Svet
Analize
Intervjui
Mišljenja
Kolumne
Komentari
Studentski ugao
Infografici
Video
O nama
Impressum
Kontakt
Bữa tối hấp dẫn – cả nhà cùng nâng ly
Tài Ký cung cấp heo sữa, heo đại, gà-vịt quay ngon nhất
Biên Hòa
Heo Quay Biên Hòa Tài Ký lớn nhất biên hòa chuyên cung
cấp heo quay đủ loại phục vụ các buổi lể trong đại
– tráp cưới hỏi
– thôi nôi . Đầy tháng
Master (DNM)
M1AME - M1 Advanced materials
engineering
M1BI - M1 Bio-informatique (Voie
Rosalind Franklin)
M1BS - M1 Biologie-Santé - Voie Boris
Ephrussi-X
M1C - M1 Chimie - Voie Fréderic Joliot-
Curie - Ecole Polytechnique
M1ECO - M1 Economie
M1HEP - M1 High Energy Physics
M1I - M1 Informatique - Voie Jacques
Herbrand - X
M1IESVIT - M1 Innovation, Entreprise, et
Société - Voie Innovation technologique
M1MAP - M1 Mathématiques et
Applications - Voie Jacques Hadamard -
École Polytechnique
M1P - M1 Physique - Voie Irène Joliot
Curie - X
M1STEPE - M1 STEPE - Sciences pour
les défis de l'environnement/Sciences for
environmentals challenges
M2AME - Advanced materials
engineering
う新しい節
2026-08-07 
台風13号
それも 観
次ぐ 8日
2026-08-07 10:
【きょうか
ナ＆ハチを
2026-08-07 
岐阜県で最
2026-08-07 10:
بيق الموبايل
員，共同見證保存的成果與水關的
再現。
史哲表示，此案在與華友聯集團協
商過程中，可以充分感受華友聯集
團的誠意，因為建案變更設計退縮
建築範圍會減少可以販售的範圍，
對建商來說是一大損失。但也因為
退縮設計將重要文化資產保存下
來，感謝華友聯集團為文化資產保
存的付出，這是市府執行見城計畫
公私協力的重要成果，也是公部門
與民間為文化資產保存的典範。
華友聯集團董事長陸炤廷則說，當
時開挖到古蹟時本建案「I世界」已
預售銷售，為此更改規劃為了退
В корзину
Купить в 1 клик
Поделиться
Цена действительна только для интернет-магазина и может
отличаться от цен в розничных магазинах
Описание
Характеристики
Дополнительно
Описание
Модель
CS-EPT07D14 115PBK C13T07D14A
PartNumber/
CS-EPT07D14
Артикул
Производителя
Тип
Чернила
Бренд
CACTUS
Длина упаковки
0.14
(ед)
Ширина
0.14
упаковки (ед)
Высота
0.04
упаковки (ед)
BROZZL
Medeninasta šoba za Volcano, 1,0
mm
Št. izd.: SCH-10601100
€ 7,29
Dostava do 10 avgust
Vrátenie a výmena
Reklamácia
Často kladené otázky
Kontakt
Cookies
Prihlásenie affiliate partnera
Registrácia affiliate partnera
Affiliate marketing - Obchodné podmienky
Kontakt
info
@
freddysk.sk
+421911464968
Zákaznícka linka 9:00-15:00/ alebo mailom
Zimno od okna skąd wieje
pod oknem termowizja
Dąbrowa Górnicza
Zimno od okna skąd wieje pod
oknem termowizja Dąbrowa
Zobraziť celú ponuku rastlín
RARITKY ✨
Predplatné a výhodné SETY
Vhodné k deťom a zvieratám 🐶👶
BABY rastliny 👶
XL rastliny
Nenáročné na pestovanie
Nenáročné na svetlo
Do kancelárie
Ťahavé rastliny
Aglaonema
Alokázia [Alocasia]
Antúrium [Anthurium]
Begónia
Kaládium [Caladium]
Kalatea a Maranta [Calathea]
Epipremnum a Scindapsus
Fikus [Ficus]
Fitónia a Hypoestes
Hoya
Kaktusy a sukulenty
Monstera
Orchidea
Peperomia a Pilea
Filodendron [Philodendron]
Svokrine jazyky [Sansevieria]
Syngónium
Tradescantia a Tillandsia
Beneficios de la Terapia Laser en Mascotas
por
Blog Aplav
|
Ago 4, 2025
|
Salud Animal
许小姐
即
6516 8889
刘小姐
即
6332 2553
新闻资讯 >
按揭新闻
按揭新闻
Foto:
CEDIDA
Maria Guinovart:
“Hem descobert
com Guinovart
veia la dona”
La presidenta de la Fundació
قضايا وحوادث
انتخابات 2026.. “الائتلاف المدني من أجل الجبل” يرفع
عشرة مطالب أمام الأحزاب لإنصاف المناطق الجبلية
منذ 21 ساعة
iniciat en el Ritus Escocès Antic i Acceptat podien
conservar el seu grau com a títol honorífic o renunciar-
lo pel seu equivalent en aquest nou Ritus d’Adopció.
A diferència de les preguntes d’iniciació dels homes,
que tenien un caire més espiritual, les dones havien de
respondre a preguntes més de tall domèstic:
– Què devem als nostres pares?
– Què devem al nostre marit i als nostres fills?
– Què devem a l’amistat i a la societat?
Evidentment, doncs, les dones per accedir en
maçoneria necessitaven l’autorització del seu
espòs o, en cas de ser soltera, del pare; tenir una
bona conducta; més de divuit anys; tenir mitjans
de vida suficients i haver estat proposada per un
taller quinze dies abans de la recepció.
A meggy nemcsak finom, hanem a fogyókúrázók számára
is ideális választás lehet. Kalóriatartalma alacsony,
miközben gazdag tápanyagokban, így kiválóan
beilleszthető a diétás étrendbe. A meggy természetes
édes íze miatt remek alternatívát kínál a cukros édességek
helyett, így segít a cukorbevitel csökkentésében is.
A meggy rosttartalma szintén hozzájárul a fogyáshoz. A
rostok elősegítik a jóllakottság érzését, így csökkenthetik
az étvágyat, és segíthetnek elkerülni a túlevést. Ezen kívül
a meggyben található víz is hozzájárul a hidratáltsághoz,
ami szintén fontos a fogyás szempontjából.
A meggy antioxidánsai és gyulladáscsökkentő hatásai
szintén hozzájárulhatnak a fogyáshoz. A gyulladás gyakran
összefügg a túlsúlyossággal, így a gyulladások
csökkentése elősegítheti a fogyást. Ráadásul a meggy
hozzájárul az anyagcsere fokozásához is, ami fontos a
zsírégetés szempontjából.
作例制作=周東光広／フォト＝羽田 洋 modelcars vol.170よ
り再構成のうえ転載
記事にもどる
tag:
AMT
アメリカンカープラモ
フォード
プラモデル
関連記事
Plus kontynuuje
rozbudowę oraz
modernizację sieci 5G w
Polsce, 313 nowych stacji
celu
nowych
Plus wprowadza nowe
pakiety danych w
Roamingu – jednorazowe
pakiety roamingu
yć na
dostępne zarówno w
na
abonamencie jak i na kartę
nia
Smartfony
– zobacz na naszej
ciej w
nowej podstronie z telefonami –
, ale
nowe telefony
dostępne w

::::

_REQUIREMENT_. Rewrite all of the records above, swapping "CACTUS" for "EPSON" and leaving everything else unchanged.

_OUTPUT FOR THIS EXERCISE_.
Svet
Analize
Intervjui
Mišljenja
Kolumne
Komentari
Studentski ugao
Infografici
Video
O nama
Impressum
Kontakt
Bữa tối hấp dẫn – cả nhà cùng nâng ly
Tài Ký cung cấp heo sữa, heo đại, gà-vịt quay ngon nhất
Biên Hòa
Heo Quay Biên Hòa Tài Ký lớn nhất biên hòa chuyên cung
cấp heo quay đủ loại phục vụ các buổi lể trong đại
– tráp cưới hỏi
– thôi nôi . Đầy tháng
Master (DNM)
M1AME - M1 Advanced materials
engineering
M1BI - M1 Bio-informatique (Voie
Rosalind Franklin)
M1BS - M1 Biologie-Santé - Voie Boris
Ephrussi-X
M1C - M1 Chimie - Voie Fréderic Joliot-
Curie - Ecole Polytechnique
M1ECO - M1 Economie
M1HEP - M1 High Energy Physics
M1I - M1 Informatique - Voie Jacques
Herbrand - X
M1IESVIT - M1 Innovation, Entreprise, et
Société - Voie Innovation technologique
M1MAP - M1 Mathématiques et
Applications - Voie Jacques Hadamard -
École Polytechnique
M1P - M1 Physique - Voie Irène Joliot
Curie - X
M1STEPE - M1 STEPE - Sciences pour
les défis de l'environnement/Sciences for
environmentals challenges
M2AME - Advanced materials
engineering
う新しい節
2026-08-07 
台風13号
それも 観
次ぐ 8日
2026-08-07 10:
【きょうか
ナ＆ハチを
2026-08-07 
岐阜県で最
2026-08-07 10:
بيق الموبايل
員，共同見證保存的成果與水關的
再現。
史哲表示，此案在與華友聯集團協
商過程中，可以充分感受華友聯集
團的誠意，因為建案變更設計退縮
建築範圍會減少可以販售的範圍，
對建商來說是一大損失。但也因為
退縮設計將重要文化資產保存下
來，感謝華友聯集團為文化資產保
存的付出，這是市府執行見城計畫
公私協力的重要成果，也是公部門
與民間為文化資產保存的典範。
華友聯集團董事長陸炤廷則說，當
時開挖到古蹟時本建案「I世界」已
預售銷售，為此更改規劃為了退
В корзину
Купить в 1 клик
Поделиться
Цена действительна только для интернет-магазина и может
отличаться от цен в розничных магазинах
Описание
Характеристики
Дополнительно
Описание
Модель
CS-EPT07D14 115PBK C13T07D14A
PartNumber/
CS-EPT07D14
Артикул
Производителя
Тип
Чернила
Бренд
EPSON
Длина упаковки
0.14
(ед)
Ширина
0.14
упаковки (ед)
Высота
0.04
упаковки (ед)
BROZZL
Medeninasta šoba za Volcano, 1,0
mm
Št. izd.: SCH-10601100
€ 7,29
Dostava do 10 avgust
Vrátenie a výmena
Reklamácia
Často kladené otázky
Kontakt
Cookies
Prihlásenie affiliate partnera
Registrácia affiliate partnera
Affiliate marketing - Obchodné podmienky
Kontakt
info
@
freddysk.sk
+421911464968
Zákaznícka linka 9:00-15:00/ alebo mailom
Zimno od okna skąd wieje
pod oknem termowizja
Dąbrowa Górnicza
Zimno od okna skąd wieje pod
oknem termowizja Dąbrowa
Zobraziť celú ponuku rastlín
RARITKY ✨
Predplatné a výhodné SETY
Vhodné k deťom a zvieratám 🐶👶
BABY rastliny 👶
XL rastliny
Nenáročné na pestovanie
Nenáročné na svetlo
Do kancelárie
Ťahavé rastliny
Aglaonema
Alokázia [Alocasia]
Antúrium [Anthurium]
Begónia
Kaládium [Caladium]
Kalatea a Maranta [Calathea]
Epipremnum a Scindapsus
Fikus [Ficus]
Fitónia a Hypoestes
Hoya
Kaktusy a sukulenty
Monstera
Orchidea
Peperomia a Pilea
Filodendron [Philodendron]
Svokrine jazyky [Sansevieria]
Syngónium
Tradescantia a Tillandsia
Beneficios de la Terapia Laser en Mascotas
por
Blog Aplav
|
Ago 4, 2025
|
Salud Animal
许小姐
即
6516 8889
刘小姐
即
6332 2553
新闻资讯 >
按揭新闻
按揭新闻
Foto:
CEDIDA
Maria Guinovart:
“Hem descobert
com Guinovart
veia la dona”
La presidenta de la Fundació
قضايا وحوادث
انتخابات 2026.. “الائتلاف المدني من أجل الجبل” يرفع
عشرة مطالب أمام الأحزاب لإنصاف المناطق الجبلية
منذ 21 ساعة
iniciat en el Ritus Escocès Antic i Acceptat podien
conservar el seu grau com a títol honorífic o renunciar-
lo pel seu equivalent en aquest nou Ritus d’Adopció.
A diferència de les preguntes d’iniciació dels homes,
que tenien un caire més espiritual, les dones havien de
respondre a preguntes més de tall domèstic:
– Què devem als nostres pares?
– Què devem al nostre marit i als nostres fills?
– Què devem a l’amistat i a la societat?
Evidentment, doncs, les dones per accedir en
maçoneria necessitaven l’autorització del seu
espòs o, en cas de ser soltera, del pare; tenir una
bona conducta; més de divuit anys; tenir mitjans
de vida suficients i haver estat proposada per un
taller quinze dies abans de la recepció.
A meggy nemcsak finom, hanem a fogyókúrázók számára
is ideális választás lehet. Kalóriatartalma alacsony,
miközben gazdag tápanyagokban, így kiválóan
beilleszthető a diétás étrendbe. A meggy természetes
édes íze miatt remek alternatívát kínál a cukros édességek
helyett, így segít a cukorbevitel csökkentésében is.
A meggy rosttartalma szintén hozzájárul a fogyáshoz. A
rostok elősegítik a jóllakottság érzését, így csökkenthetik
az étvágyat, és segíthetnek elkerülni a túlevést. Ezen kívül
a meggyben található víz is hozzájárul a hidratáltsághoz,
ami szintén fontos a fogyás szempontjából.
A meggy antioxidánsai és gyulladáscsökkentő hatásai
szintén hozzájárulhatnak a fogyáshoz. A gyulladás gyakran
összefügg a túlsúlyossággal, így a gyulladások
csökkentése elősegítheti a fogyást. Ráadásul a meggy
hozzájárul az anyagcsere fokozásához is, ami fontos a
zsírégetés szempontjából.
作例制作=周東光広／フォト＝羽田 洋 modelcars vol.170よ
り再構成のうえ転載
記事にもどる
tag:
AMT
アメリカンカープラモ
フォード
プラモデル
関連記事
Plus kontynuuje
rozbudowę oraz
modernizację sieci 5G w
Polsce, 313 nowych stacji
celu
nowych
Plus wprowadza nowe
pakiety danych w
Roamingu – jednorazowe
pakiety roamingu
yć na
dostępne zarówno w
na
abonamencie jak i na kartę
nia
Smartfony
– zobacz na naszej
ciej w
nowej podstronie z telefonami –
, ale
nowe telefony
dostępne w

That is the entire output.